Published March 10, 2022

Albert Samaha, author of Concepcion: An Immigrant Family’s Fortunes, is a Whiting Foundation Creative Nonfiction Grant recipient and inequality editor at BuzzFeed News.

Get to know Albert in this Q&A and then see him at the Festival discussing his work in a FREE in-person event, Enduring Legacies of American Colonialism on March 19 at 10 AM ET.


Festival: What motivated you to become an author?

Samaha: I wanted to tell stories that captured the world I saw around me but that I rarely saw represented, or at least properly represented, in anything I read or watched. I’ve always been curious about the forces that shape our experiences, and chasing down those answers through reporting makes journalism more fulfilling than any other work I can imagine. 

Who or what are some of your creative influences?

Tupac was the first artist to leave a lasting imprint on me creatively—his storytelling, his obsession with justice, his blunt and passionate voice introduced me to the power and joy of writing when I was 10 or 11. One thing I’ve always appreciated about Pac is his accessibility: he’ll break down sophisticated social issues with something as simple as “my stomach hurts so I’m looking for a purse to snatch” or “they got money for wars, but can’t feed the poor.” Long before I ever wrote a news article, I was writing rap verses lol. 

What was your favorite part about writing your latest book?

Reporting it out brought me closer to the aunties and uncles I interviewed. Hours and hours of sharing stories, reevaluating decisions, pondering regrets, resurrecting old jokes—all with the hope of leaving a record for descendants curious about the generation that first landed in America.

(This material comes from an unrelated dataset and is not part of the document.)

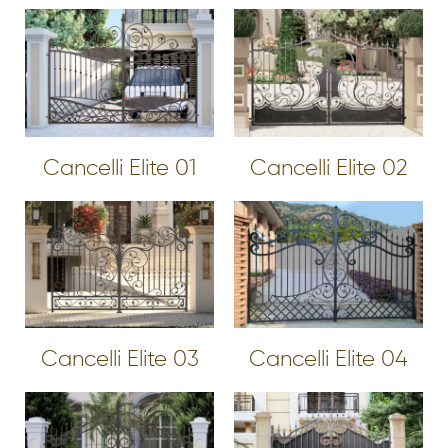
Cancelli Elite 01
Cancelli Elite 02
Cancelli Elite 03
Cancelli Elite 04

My family has always been close-knit, but there’s a unique intimacy in writing out a character’s experience through their eyes, slipping into their skin. Fortunately for me, my elders are vivid storytellers. I had no shortage of memories to work with and learn from. 

Do you have any sources of inspiration that you come back to while writing?
I have a few books and essays I turn to when I need an injection of invigorating prose to get my blood flowing. The opening pages of Min Jin Lee’s Pachinko. A couple of specific passages from James Baldwin’s short story collection, Going to Meet the Man. But more consistently, I rely on music to keep up a rhythm. My writing playlist started as mostly mid-century jazz, like Coltrane and Monk, but has since expanded to include anything that gets my mood up. Been getting into Joe Hisaishi lately. 

What impact or takeaway do you hope your work will have for readers?
Professionally, I’d like readers to come away with a better understanding of the people and institutions perpetuating or benefitting from the myriad oppressions I write about. More personally, I would love if my writing contributes to somebody’s ambition to become a writer—and especially if it spurs anyone to record their own family’s story. 

What is something that you’ve read recently and would recommend to others?

I recently started Warsan Shire’s poetry collection, Bless the Daughter Raised by a Voice in Her Head, and it is some of the most moving and astounding writing I’ve ever read. 

What are you working on next?
Still sketching out the next book. Early in the game, but I know I want it to be different from each of my first two—I spent like five years apiece on those, so I’m hoping to immerse in a landscape that feels fresh to my eyes and poses challenges distinct from what I encountered on previous projects. That unfamiliarity at the start of a learning process excites me. To be totally honest, I told myself I’d take a year off from book work once my latest book was published last fall, but within weeks, I already felt restless and it just felt natural to start digging for a new project, so here I am back in the dirt.